Depuis trois ans, Aulton et sa mère assistent à des séances privées de méthode d'incitation rapide avec des prestataires certifiés près de leur domicile à Tucson, en Arizona. Ils passent trois heures par jour à travailler avec le tableau de lettres à la maison, et dans son école privée, l'Arizona Aspire Academy, les enseignants utilisent également cette méthode. En se rendant à Austin pour un camp HALO, Aulton a eu pour la première fois l'occasion de travailler directement avec Mukhopadhyay. Sa mère, Nikki Grubbs, déclare : "Cela m'importe peu que la méthode ne soit pas fondée sur des données probantes ou scientifiques, parce que je vois les preuves en lui".

L'enfant émerveillé

Au début des années 2000, les médias ont présenté Tito comme un miracle. Mukhopadhyay l'a amené aux États-Unis pour la première fois en juillet 2001 avec le soutien de Cure Autism Now, une organisation à but non lucratif qui a ensuite été intégrée à Autism Speaks. La cofondatrice de l'organisation, Portia Iversen, souhaitait que Mme Mukhopadhyay travaille avec son propre fils, Dov. Quelques mois après son arrivée aux États-Unis, Mukhopadhyay travaillait avec d'autres parents et la machine publicitaire d'Iversen a suscité l'intérêt des scientifiques. "Les spécialistes de l'autisme l'étudient, stupéfaits de découvrir, pour ce qu'ils disent être la première fois, une personne gravement autiste capable d'expliquer son trouble", a écrit la journaliste Sandra Blakeslee dans un article sur Tito paru en 2002 dans le New York Times.

Élevé dans de petits appartements à Mysore et Bangalore, en Inde, Tito se consolait en regardant un ventilateur au plafond lorsqu'il était enfant, selon l'un de ses essais. Mme Mukhopadhyay explique qu'elle était professeur de chimie et qu'elle avait l'intention de devenir professeur, jusqu'à ce que Tito devienne son travail à plein temps. Elle l'emmenait en promenade, lui lisait les œuvres complètes de Shakespeare et de Charles Dickens, et lui apprenait laborieusement les lettres et leurs sons par la répétition. Elle lui a enseigné l'anglais parce qu'elle pensait que c'était plus facile que les dialectes indiens. Elle lui a même attaché un crayon à la main et l'a encouragé à s'entraîner à dessiner des lettres lui-même.

Après leur arrivée aux États-Unis, Tito, alors âgé de 11 ans, a visité six laboratoires pour des tests neurologiques. La famille s'est installée à Los Angeles, en Californie, où Mme Mukhopadhyay a commencé à partager ses méthodes avec d'autres. En 2004, Mme Mukhopadhyay s'est installée à Austin, où l'un de ses clients avait créé HALO.

Tito était une source d'inspiration, mais aussi une anomalie.
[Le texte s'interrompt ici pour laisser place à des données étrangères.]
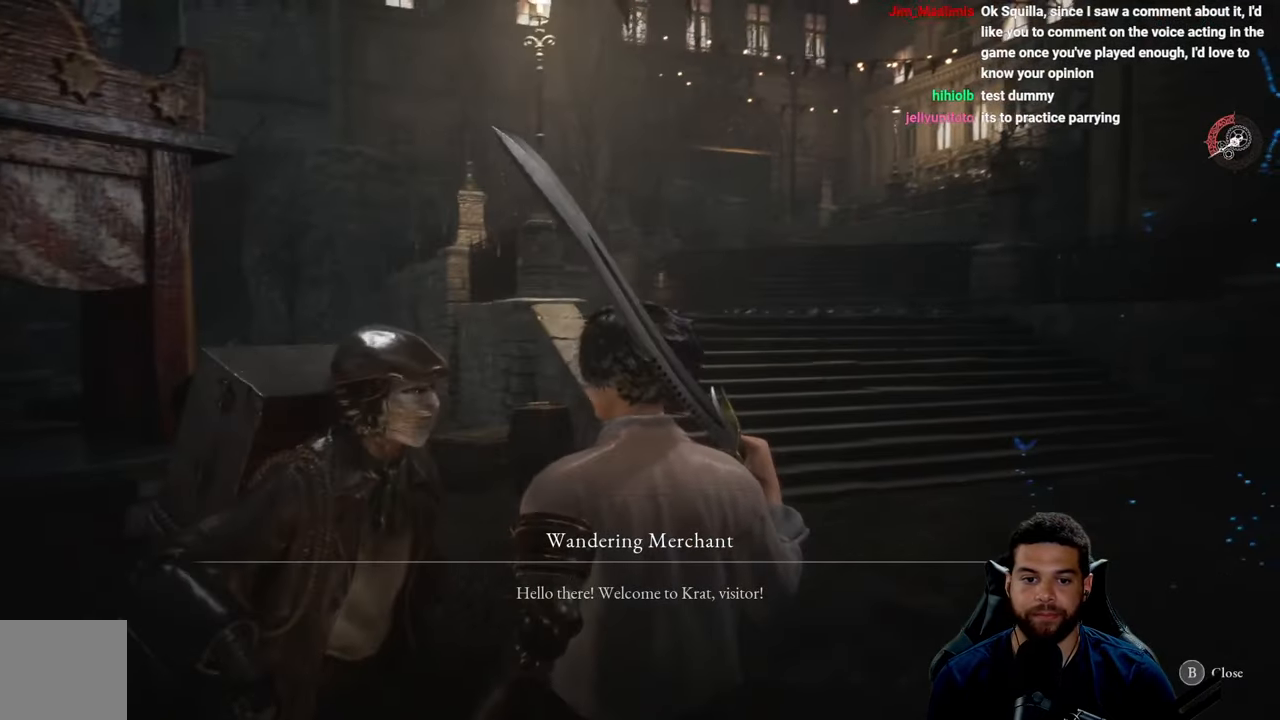
{"buttons": [], "left_stick": "center", "right_stick": "up-left", "events": [[167, "right_stick", "up"], [217, "right_stick", "up-left"]]}
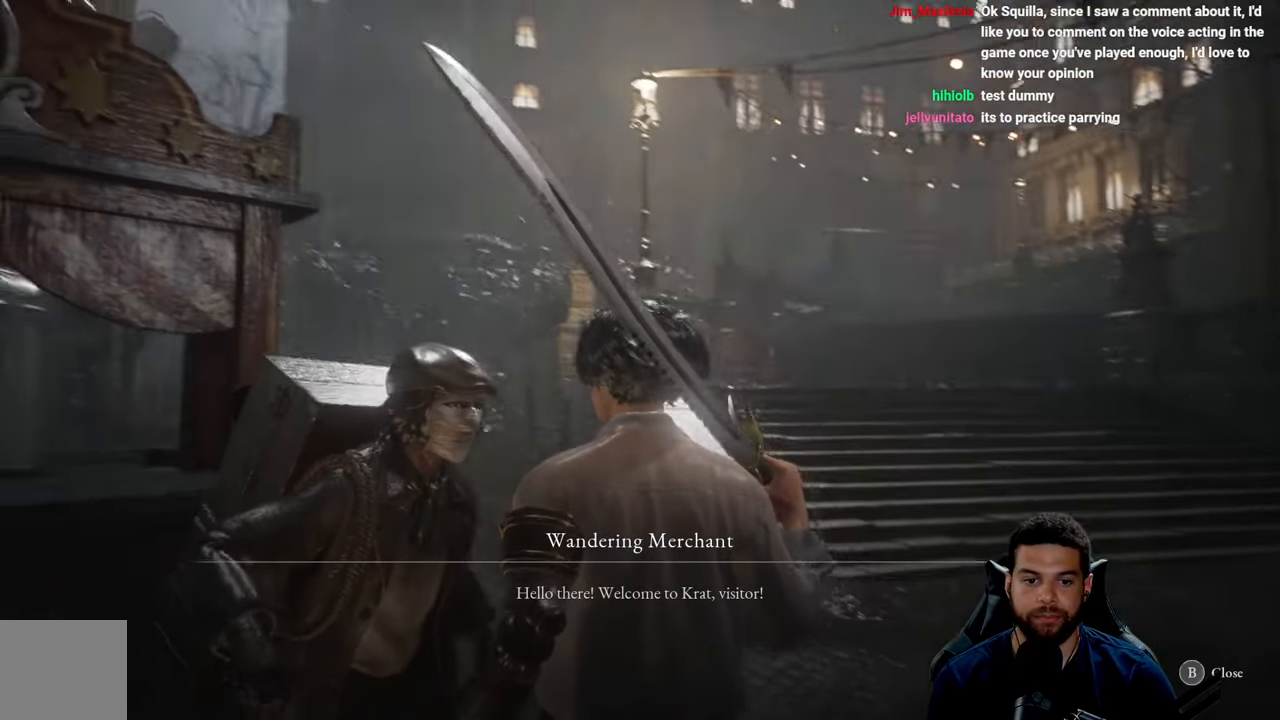
{"buttons": [], "left_stick": "center", "right_stick": "up-left", "events": []}
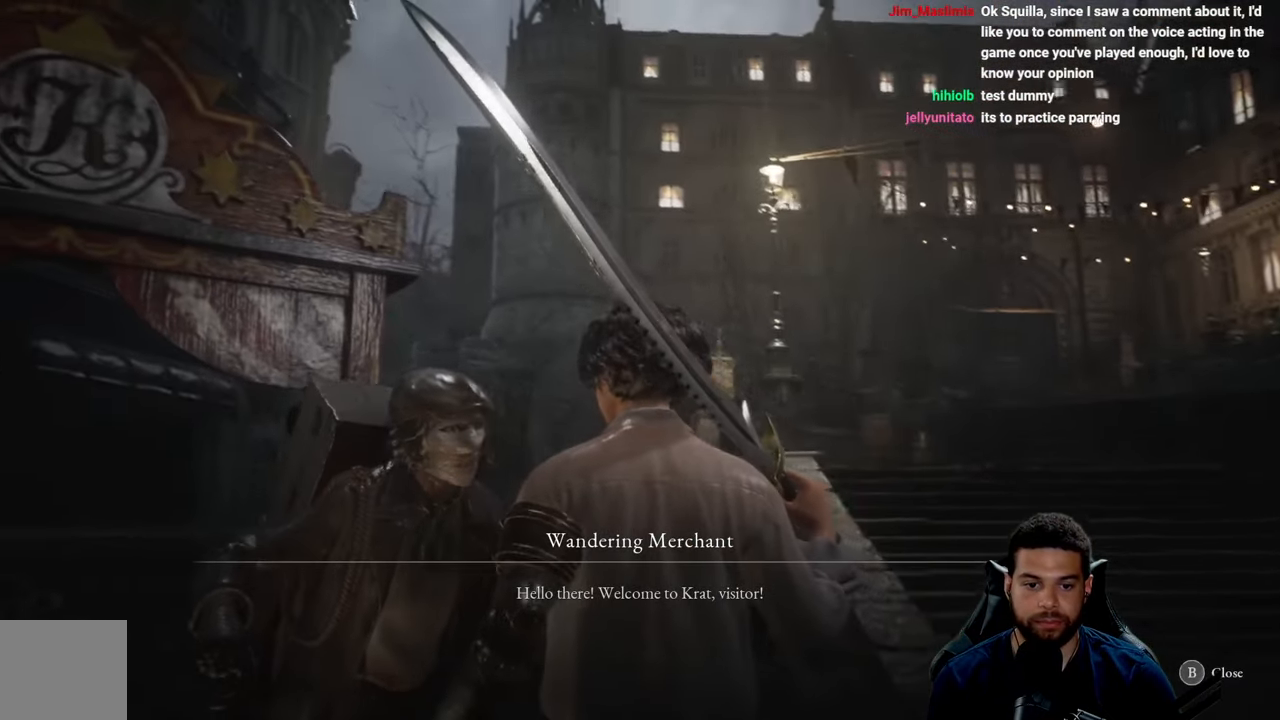
{"buttons": [], "left_stick": "center", "right_stick": "down-left", "events": [[100, "right_stick", "center"], [267, "right_stick", "down-left"]]}
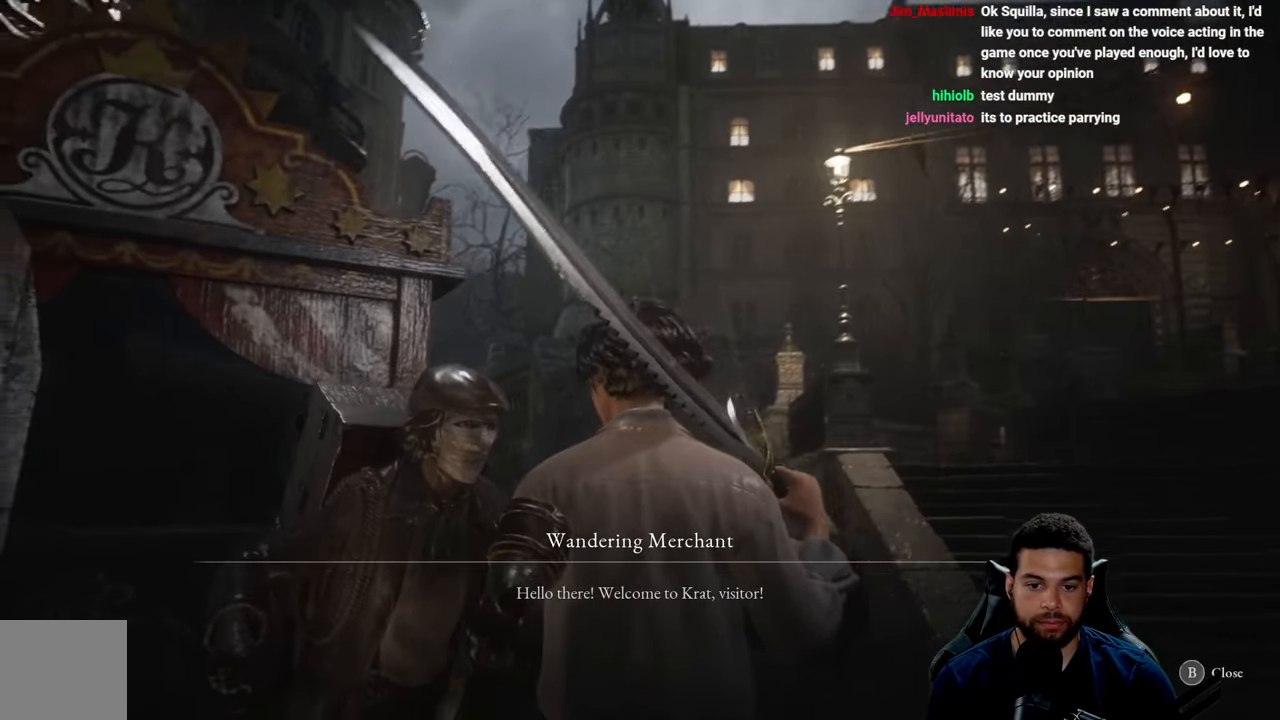
{"buttons": [], "left_stick": "center", "right_stick": "center", "events": [[100, "right_stick", "center"], [317, "right_stick", "down-left"], [433, "right_stick", "center"]]}
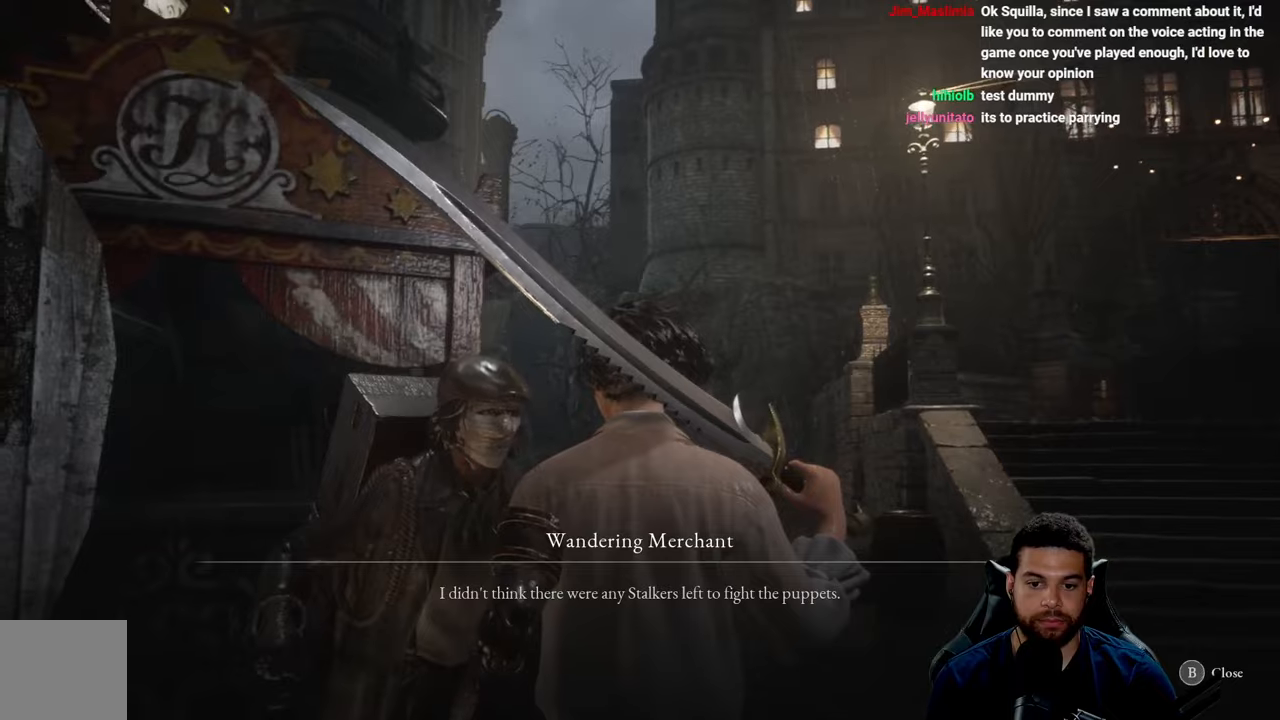
{"buttons": [], "left_stick": "center", "right_stick": "left", "events": [[34, "right_stick", "left"], [167, "right_stick", "down-left"], [434, "right_stick", "left"]]}
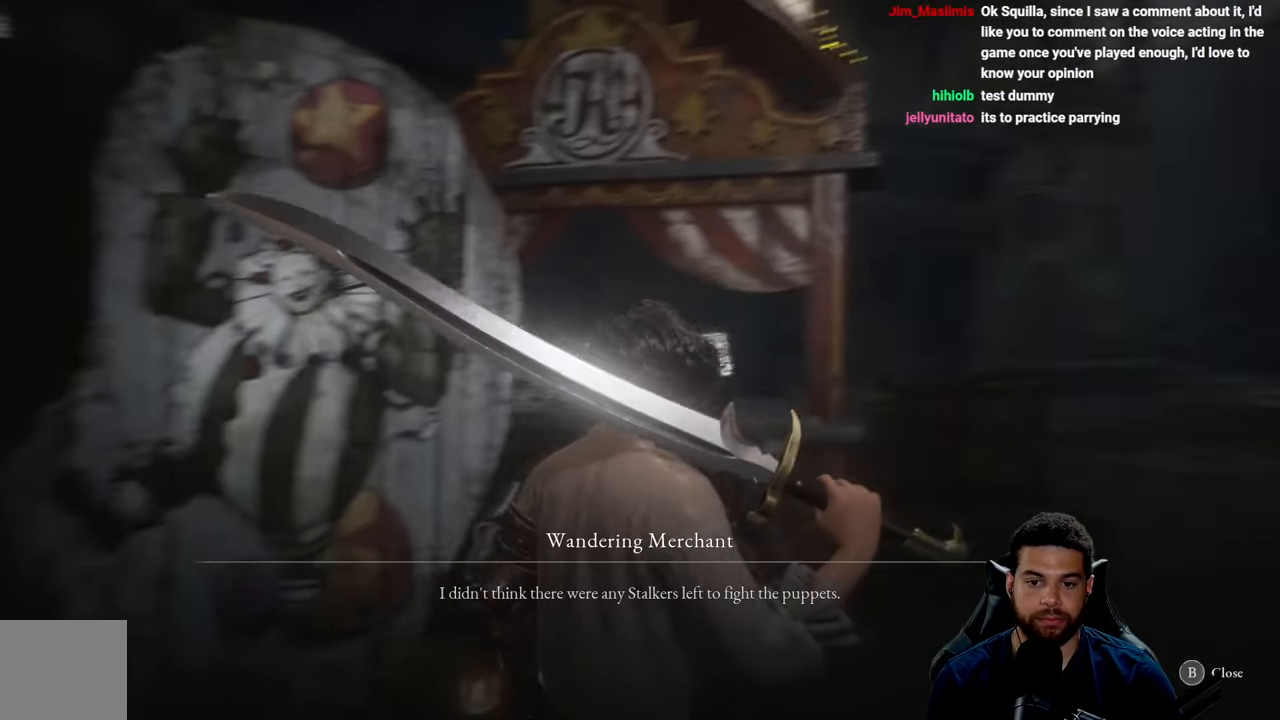
{"buttons": [], "left_stick": "center", "right_stick": "center", "events": [[317, "right_stick", "center"]]}
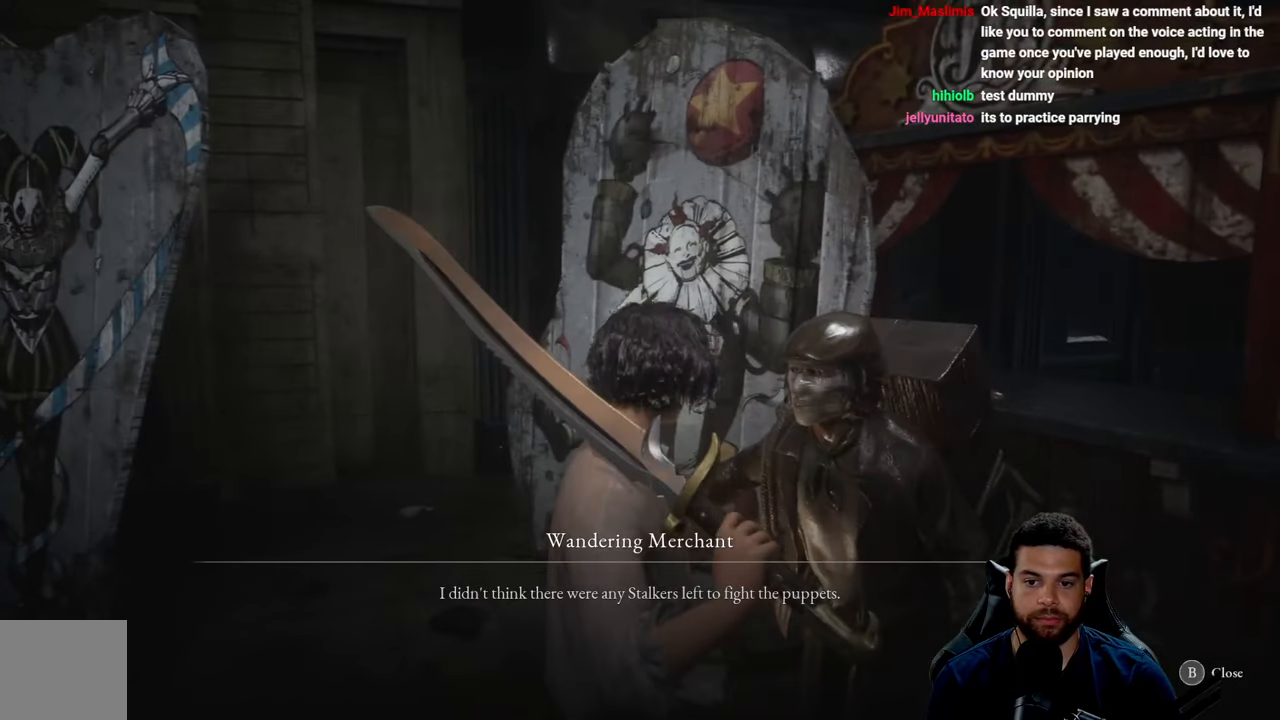
{"buttons": [], "left_stick": "center", "right_stick": "center", "events": []}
Selon Mme Mukhopadhyay, il a été diagnostiqué autiste et non verbal dès son plus jeune âge, mais à l'âge de 12 ans, il avait développé un large vocabulaire, même si son discours était brouillé. "J'ai besoin d'écrire", a-t-il griffonné sur un bloc-notes jaune devant Blakeslee. "J'attends d'être célèbre. La plupart des enfants apprennent à lire et à écrire en parlant, et non l'inverse. Le développement du langage chez les personnes autistes est souvent retardé parce qu'elles manquent de compétences sociales qui favorisent la communication : Les enfants en bas âge, par exemple, ne suivent pas de manière fiable le regard d'un parent vers une autre personne ou un autre objet - un comportement appelé attention conjointe qui facilite l'apprentissage des mots. Ces différences, qui découlent probablement de modifications de la structure cérébrale, expliquent en partie pourquoi tant de personnes autistes sont très peu verbales. Selon les experts, il est peu probable que ce problème puisse être corrigé à l'aide d'un tableau de lettres.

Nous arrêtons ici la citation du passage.